My pulse jumped; blood pumped through my veins with an energy I’d never felt before. With a flip of a switch, darkness was exchanged for the brilliance of red-and-white flashing lights. My siren proudly shrieked though the chilled Oregon air, a reminder to the world that I am here.
Instructions from dispatch were flung at me; I tried to remember everything while navigating my hospital-room-on-wheels through tight turns on narrow roads. The radio beeped and crackled with the muffled voice of my friend Jenny in dispatch. “There are two vehicles involved,” she said. What comes next is information no EMT or medic ever wants to hear: “The number of victims is unknown, but there is one male infant.”
We arrived on-scene to scattered emergency vehicles, firefighters in turnouts with their reflective strips glowing. I didn’t see any other ambulances — I did see the two wrecked cars.
Fear began to sink in. For a second, my mind went blank, but I managed to keep moving. I grabbed the medic kit and headed for one of the crashed vehicles. I didn’t think…I couldn’t think. But I instinctively knew what to do, a sign of good training. I was so excited, I forgot to put on my reflective vest, which landed me a tongue-lashing from a large firefighter with a walrus mustache.
As I approached the driver’s-side door of the mangled Honda Civic, I saw an attractive female about 18 years old. “Hello,” I said. “My name is Christian, and I am an EMT here to help you. Are you having any pain in your head or neck?”
“It feels like my head is swimming right now,” she said.

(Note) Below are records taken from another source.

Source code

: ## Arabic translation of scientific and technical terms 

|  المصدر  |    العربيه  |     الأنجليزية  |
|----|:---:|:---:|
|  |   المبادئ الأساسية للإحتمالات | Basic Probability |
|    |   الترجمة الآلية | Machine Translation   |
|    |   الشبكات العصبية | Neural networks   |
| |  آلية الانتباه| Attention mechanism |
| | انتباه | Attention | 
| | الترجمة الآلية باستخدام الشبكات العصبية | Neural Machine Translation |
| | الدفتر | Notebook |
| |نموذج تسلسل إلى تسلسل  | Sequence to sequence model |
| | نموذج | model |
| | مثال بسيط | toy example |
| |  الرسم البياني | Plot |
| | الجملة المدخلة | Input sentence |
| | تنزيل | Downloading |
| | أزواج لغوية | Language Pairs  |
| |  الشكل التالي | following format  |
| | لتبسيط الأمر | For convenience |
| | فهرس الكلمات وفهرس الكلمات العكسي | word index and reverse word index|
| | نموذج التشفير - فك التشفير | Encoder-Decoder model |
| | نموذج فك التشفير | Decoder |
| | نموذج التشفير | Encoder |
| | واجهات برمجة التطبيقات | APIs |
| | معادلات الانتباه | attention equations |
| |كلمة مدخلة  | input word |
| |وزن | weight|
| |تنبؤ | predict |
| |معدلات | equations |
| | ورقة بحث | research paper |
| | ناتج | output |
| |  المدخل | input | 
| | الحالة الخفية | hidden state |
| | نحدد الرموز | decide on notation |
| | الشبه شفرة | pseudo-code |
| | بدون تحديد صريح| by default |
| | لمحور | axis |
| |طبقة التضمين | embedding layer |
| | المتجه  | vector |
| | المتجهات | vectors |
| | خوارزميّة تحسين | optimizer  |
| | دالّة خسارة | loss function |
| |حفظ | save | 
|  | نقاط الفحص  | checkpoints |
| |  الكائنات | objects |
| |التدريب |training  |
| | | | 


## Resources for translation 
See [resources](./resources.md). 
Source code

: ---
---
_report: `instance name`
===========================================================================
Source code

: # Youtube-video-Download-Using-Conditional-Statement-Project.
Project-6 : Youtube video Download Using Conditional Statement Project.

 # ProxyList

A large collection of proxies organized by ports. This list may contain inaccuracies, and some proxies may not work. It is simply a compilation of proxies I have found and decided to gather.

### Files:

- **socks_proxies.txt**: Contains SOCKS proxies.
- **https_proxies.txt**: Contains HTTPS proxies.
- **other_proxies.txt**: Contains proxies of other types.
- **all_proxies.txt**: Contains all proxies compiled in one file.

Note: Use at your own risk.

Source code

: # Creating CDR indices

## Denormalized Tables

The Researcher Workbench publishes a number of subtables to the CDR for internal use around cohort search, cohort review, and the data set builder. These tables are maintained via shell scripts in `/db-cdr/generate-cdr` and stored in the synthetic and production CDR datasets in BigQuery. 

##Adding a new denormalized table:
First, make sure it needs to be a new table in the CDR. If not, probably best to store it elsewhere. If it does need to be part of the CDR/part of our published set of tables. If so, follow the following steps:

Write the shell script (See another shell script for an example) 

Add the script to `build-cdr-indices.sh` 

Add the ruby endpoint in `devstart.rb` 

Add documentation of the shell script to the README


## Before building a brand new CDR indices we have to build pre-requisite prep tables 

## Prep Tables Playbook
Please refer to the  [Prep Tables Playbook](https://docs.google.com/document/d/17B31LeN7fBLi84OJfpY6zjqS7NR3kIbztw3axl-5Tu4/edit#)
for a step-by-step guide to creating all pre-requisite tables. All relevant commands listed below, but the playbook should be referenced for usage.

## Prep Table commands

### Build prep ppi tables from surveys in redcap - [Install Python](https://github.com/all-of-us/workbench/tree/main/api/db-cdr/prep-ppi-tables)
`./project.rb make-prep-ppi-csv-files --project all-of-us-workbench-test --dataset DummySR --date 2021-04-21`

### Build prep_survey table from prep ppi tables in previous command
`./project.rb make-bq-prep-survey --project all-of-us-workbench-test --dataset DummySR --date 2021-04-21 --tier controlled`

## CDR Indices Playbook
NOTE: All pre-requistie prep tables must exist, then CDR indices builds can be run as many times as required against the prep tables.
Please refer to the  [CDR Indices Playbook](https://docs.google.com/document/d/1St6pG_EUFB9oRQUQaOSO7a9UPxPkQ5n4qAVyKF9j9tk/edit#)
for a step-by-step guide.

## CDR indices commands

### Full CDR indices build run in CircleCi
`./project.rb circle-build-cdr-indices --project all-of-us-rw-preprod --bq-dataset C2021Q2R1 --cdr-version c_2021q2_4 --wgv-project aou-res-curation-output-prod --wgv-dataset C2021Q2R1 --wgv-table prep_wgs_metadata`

Swimming? What the hell did that mean?
But I knew from EMT school that if the patient says anything about pain in the head or neck, especially after a car accident, the first thing to do is maintain her in a neutral and in-line position. Next, slap on a C-collar, Velcro her to a backboard, then transport her as soon as possible. This was my moment to shine — no time to screw up. I had to do everything right. I told another firefighter what the young woman had said and offered a recommendation: “I suggest we spinal immobilize the patient.”